My thoughts inside . . .
Why do these four stories belong together? Because the first two stories are both indictments of the current system and cudgels that the "property" and "commons" proponents wield against each other. And because Isenberg ends with a point that tends to get dropped in the spectrum wars:
The question remains whether the low-level technology is operating properly. So there's still a need for a Federal Device Commission. Because the Internet architecture creates a clean separation between the physical medium and the application by interposing Internet Protocol between them, the Federal Device Commission would have a much simpler task. It would regulate simply to provide unabridged freedom of speech and the press simply by regulating the well-specified physical-layer properties of devices.
This point is important, folks. The problem with spectrum right now is that the FCC is forcing all sorts of application-layer issues into the physical layer. Not only does the FCC tell TV stations at what power they can broadcast, it also tells them that they can only send TV signals -- and not, say, scrap their TV station to set up, say, a bunch of radio stations, or an IP multicast, or whatever. The resulting inefficiency hurts us all.

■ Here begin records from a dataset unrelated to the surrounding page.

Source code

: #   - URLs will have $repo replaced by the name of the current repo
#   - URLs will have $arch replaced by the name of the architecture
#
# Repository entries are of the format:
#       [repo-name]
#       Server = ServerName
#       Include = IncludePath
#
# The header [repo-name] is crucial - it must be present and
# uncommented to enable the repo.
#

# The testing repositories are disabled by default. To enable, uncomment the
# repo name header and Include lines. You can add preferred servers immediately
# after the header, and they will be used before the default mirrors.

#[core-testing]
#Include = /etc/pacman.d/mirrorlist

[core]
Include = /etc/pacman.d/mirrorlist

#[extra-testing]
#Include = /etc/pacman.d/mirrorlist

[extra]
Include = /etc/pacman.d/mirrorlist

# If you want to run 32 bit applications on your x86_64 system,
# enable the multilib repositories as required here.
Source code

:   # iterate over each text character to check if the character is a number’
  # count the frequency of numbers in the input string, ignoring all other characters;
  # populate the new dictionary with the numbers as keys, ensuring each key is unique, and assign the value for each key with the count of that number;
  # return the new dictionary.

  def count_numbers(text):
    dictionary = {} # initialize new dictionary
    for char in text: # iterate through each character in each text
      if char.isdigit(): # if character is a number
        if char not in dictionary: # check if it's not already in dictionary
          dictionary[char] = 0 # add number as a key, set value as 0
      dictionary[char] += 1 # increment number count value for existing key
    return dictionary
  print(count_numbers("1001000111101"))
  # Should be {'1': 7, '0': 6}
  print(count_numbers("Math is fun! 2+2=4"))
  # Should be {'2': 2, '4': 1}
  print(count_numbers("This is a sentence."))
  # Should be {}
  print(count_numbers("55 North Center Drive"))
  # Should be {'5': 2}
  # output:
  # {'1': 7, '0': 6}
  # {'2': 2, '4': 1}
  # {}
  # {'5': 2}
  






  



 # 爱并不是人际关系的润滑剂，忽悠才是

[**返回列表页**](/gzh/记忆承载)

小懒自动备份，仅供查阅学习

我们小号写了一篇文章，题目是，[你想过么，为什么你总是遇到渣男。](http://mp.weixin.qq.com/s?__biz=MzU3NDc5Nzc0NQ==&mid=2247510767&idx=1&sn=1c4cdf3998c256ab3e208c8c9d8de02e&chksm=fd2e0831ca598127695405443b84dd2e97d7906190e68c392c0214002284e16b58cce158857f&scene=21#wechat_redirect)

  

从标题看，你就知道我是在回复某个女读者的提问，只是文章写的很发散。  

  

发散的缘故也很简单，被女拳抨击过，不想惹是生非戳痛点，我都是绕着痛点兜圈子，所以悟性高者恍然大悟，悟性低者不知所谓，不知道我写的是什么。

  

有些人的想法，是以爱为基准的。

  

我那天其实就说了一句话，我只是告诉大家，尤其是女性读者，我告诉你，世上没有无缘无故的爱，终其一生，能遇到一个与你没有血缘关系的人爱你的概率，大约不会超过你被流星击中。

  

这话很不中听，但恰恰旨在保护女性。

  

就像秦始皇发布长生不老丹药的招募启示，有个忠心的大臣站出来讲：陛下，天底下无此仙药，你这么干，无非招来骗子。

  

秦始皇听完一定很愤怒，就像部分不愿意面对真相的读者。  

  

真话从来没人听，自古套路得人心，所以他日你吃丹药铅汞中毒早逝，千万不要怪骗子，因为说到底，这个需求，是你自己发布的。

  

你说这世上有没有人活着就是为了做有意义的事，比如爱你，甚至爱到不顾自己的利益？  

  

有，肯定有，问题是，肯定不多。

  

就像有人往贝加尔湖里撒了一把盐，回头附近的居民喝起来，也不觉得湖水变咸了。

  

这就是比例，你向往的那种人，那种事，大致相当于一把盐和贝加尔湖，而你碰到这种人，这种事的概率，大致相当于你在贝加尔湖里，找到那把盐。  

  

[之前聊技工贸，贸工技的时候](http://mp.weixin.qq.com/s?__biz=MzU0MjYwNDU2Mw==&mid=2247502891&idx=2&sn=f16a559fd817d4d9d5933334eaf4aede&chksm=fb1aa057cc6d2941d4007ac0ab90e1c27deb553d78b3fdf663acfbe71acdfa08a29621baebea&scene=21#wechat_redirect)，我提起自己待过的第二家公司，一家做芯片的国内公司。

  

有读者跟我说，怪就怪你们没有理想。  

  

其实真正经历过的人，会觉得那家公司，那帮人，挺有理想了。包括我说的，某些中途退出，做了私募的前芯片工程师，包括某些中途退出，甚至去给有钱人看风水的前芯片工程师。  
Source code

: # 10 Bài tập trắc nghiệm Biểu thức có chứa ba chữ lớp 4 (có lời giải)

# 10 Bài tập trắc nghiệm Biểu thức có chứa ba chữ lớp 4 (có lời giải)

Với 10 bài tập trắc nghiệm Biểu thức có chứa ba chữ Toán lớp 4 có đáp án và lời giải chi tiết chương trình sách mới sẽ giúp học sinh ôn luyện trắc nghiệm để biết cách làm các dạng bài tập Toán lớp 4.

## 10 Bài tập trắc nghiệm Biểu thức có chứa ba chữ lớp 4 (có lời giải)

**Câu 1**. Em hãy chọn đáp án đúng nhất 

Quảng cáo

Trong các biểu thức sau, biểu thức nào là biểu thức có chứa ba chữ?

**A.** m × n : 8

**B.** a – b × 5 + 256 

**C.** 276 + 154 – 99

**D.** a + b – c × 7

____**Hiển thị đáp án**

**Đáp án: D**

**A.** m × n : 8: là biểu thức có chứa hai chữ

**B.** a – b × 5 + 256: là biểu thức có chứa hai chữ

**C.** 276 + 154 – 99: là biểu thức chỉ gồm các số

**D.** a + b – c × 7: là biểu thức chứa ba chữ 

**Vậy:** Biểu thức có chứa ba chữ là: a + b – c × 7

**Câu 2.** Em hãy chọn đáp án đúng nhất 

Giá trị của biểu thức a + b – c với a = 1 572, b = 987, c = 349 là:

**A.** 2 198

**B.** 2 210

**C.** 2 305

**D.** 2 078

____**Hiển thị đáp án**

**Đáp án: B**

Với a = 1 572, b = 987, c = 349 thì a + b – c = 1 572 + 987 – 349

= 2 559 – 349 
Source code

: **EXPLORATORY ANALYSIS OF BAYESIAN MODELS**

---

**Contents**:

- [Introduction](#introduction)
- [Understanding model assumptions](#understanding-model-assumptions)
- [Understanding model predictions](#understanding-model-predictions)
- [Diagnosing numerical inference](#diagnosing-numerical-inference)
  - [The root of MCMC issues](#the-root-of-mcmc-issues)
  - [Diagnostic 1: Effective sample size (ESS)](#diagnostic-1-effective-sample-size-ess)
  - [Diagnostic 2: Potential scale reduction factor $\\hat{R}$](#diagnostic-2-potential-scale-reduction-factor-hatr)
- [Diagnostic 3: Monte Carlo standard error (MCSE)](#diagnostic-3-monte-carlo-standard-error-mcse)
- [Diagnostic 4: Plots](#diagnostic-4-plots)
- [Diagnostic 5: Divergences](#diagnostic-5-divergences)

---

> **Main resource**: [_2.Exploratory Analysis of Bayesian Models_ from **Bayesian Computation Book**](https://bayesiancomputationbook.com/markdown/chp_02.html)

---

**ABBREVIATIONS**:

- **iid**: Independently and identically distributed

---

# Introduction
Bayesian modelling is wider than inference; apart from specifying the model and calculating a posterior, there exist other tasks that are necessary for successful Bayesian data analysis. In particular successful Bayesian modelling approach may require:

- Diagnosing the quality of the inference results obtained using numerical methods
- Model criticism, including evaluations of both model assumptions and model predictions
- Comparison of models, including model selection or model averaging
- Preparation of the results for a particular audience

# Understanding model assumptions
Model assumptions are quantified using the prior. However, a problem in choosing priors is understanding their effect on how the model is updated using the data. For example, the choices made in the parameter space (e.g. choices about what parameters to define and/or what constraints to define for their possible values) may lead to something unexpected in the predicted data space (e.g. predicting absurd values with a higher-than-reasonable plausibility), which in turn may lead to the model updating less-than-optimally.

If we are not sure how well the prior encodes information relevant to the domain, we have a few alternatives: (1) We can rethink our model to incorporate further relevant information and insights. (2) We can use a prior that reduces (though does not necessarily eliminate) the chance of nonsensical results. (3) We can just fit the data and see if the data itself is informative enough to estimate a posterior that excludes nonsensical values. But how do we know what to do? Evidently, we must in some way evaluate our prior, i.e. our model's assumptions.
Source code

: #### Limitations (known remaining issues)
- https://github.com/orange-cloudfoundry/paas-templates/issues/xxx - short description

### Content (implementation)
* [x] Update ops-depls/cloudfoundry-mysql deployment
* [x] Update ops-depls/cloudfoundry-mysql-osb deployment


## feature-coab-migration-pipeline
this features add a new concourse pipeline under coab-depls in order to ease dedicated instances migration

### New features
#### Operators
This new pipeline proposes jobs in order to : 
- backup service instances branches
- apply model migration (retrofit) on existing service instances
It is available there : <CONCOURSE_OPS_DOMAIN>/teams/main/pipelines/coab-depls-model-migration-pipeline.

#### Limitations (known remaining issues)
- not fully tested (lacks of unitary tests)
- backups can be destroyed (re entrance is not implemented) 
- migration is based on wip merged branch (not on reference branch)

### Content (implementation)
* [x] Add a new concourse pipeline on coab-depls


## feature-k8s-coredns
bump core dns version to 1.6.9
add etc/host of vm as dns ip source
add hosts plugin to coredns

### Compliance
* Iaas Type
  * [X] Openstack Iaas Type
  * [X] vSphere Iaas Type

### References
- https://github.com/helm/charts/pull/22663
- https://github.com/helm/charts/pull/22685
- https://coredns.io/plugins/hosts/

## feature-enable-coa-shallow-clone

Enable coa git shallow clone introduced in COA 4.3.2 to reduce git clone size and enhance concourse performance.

At the same time, neither a pure "property" nor a pure "commons" system will actually get the government out of the business of regulating spectrum. It'll just get the government into something easier to enforce. Declan's geographic divvying up of spectrum will still need power-limiting rules to keep neighboring regions from swamping each other; David's Device Commission will need to make sure that devices in a particular area of spectrum use compatible technologies. Both of these roles are divorced from application-level decision-making: the agency tells you the basics of how your devices will transmit and receive, but doesn't try to interfere with the content you transmit and receive.